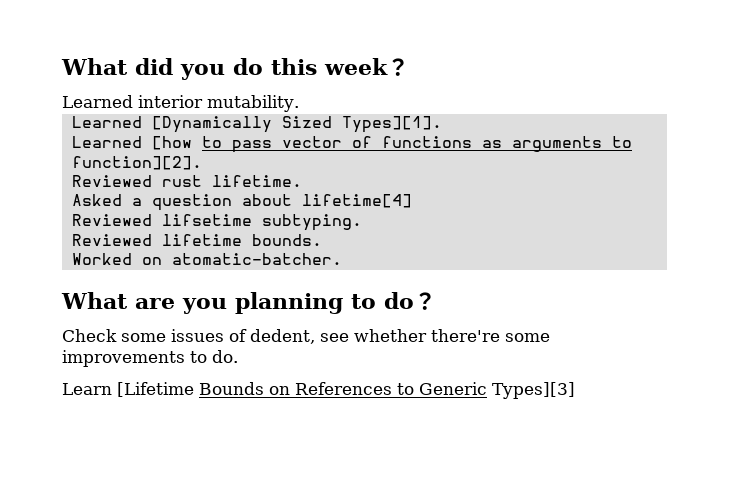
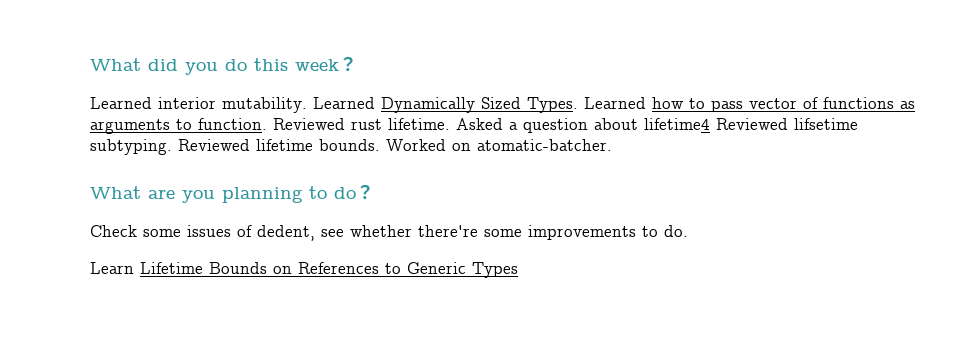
[71,116,442,133] [71,136,192,150] // Learned [Dynamically Sized Types][1]. // Learned [how -> [313,97,684,113] Learned Dynamically Sized Types. Learned how
[71,156,202,170] function][2]. // -> [198,118,267,130] function.
(302, 181) // -> (450, 124) none
[301,194,412,208] lifetime[4] // -> [644,118,710,130] lifetime4
(362, 222) // -> (172, 147) none
(322, 240) // -> (380, 145) none
[117,382,194,397] [Lifetime -> [140,262,203,274] Lifetime
[492,382,575,399] Types][3] -> [472,262,518,278] Types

◆ ◆ ◆

◆ WORK INSTRUCTIONS ◆
Please copy out the material above exactly, with the images removed.

◆ YOUR RESPONSE ◆
[71,116,442,133] [71,136,192,150] // Learned [Dynamically Sized Types][1]. // Learned [how -> [313,97,684,113] Learned Dynamically Sized Types. Learned how
[71,156,202,170] function][2]. // -> [198,118,267,130] function.
(302, 181) // -> (450, 124) none
[301,194,412,208] lifetime[4] // -> [644,118,710,130] lifetime4
(362, 222) // -> (172, 147) none
(322, 240) // -> (380, 145) none
[117,382,194,397] [Lifetime -> [140,262,203,274] Lifetime
[492,382,575,399] Types][3] -> [472,262,518,278] Types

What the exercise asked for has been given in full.